Aufgabe A
Bearbeite die folgenden Einträge so, dass „Sözleşmeli Personelin“ durch „Geçici Personelin“ ersetzt wird und alles andere unverändert bleibt. Lass die Bilder in deiner Antwort weg.

Textauszug
_ _ _ _ _ _ _

Bellevilles früherer Bischof hält
Einzug ins Kardinalskollegium

Er soll der erste afroamerikanische Kardinal der Vereinigten Staaten werden: Papst Franziskus hat Wilton D. Gregory (72) nominiert. Foto: Erzdiözese Atlanta

Freude unter Katholiken im Hauptstadt-Erzbistum der USA, Glückwünsche aus Paderborns Partnerstadt Belleville (Illinois) und zufriedene Gesichter im großen Chicago und in dem kleinen Ort Mundelein (ebenfalls Illinois): Papst Franziskus wird am 28. November, dem Vortag des 1. Advent, den Washingtoner Erzbischof Wilton Daniel Gregory gemeinsam mit 12 weiteren Geistlichen aus der Weltkirche in einer feierlichen Zeremonie (Konsistorium) in das Kardinalskollegium aufnehmen. Gregory war von 1994 bis 2003 Bischof von Belleville. Mehrere Besuchergruppen aus Paderborn haben ihn während seiner Amtszeit in der Partnerstadt erlebt.

Gregory stammt aus Chicago. Wenige Tage nach dem feierlichen Konsistorium in Rom vollendet er am 7. Dezember sein 73. Lebensjahr. Gregory ist der erste afroamerikanische Kardinal der USA. Bis zur Vollendung des 80. Lebensjahres ist Gregory als Kardinal berechtigt, nach dem Tod oder einem Rücktritt von Papst Franziskus (83) an der Wahl des  Nachfolgers mitzuwirken.

_ _ _ _ _ _ _

Einträge
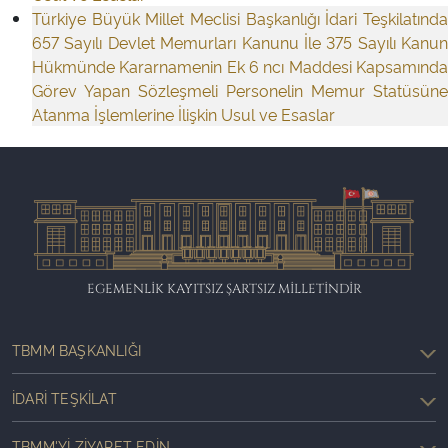
Türkiye Büyük Millet Meclisi Başkanlığı İdari Teşkilatında
657 Sayılı Devlet Memurları Kanunu İle 375 Sayılı Kanun
Hükmünde Kararnamenin Ek 6 ncı Maddesi Kapsamında
Görev Yapan Sözleşmeli Personelin Memur Statüsüne
Atanma İşlemlerine İlişkin Usul ve Esaslar
EGEMENLİK KAYITSIZ ŞARTSIZ MİLLETİNDİR
TBMM BAŞKANLIĞI
İDARI TEŞKILAT
TBMM'YI ZIYARET EDIN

_ _ _ _ _ _ _

Aufgabe B
Schreibe den Textauszug über Kardinal Gregory wörtlich ab, von „Freude unter Katholiken“ bis „der Partnerstadt erlebt.“.

Lösung A
Türkiye Büyük Millet Meclisi Başkanlığı İdari Teşkilatında
657 Sayılı Devlet Memurları Kanunu İle 375 Sayılı Kanun
Hükmünde Kararnamenin Ek 6 ncı Maddesi Kapsamında
Görev Yapan Geçici Personelin Memur Statüsüne
Atanma İşlemlerine İlişkin Usul ve Esaslar
EGEMENLİK KAYITSIZ ŞARTSIZ MİLLETİNDİR
TBMM BAŞKANLIĞI
İDARI TEŞKILAT
TBMM'YI ZIYARET EDIN

Lösung B
Freude unter Katholiken im Hauptstadt-Erzbistum der USA, Glückwünsche aus Paderborns Partnerstadt Belleville (Illinois) und zufriedene Gesichter im großen Chicago und in dem kleinen Ort Mundelein (ebenfalls Illinois): Papst Franziskus wird am 28. November, dem Vortag des 1. Advent, den Washingtoner Erzbischof Wilton Daniel Gregory gemeinsam mit 12 weiteren Geistlichen aus der Weltkirche in einer feierlichen Zeremonie (Konsistorium) in das Kardinalskollegium aufnehmen. Gregory war von 1994 bis 2003 Bischof von Belleville. Mehrere Besuchergruppen aus Paderborn haben ihn während seiner Amtszeit in der Partnerstadt erlebt.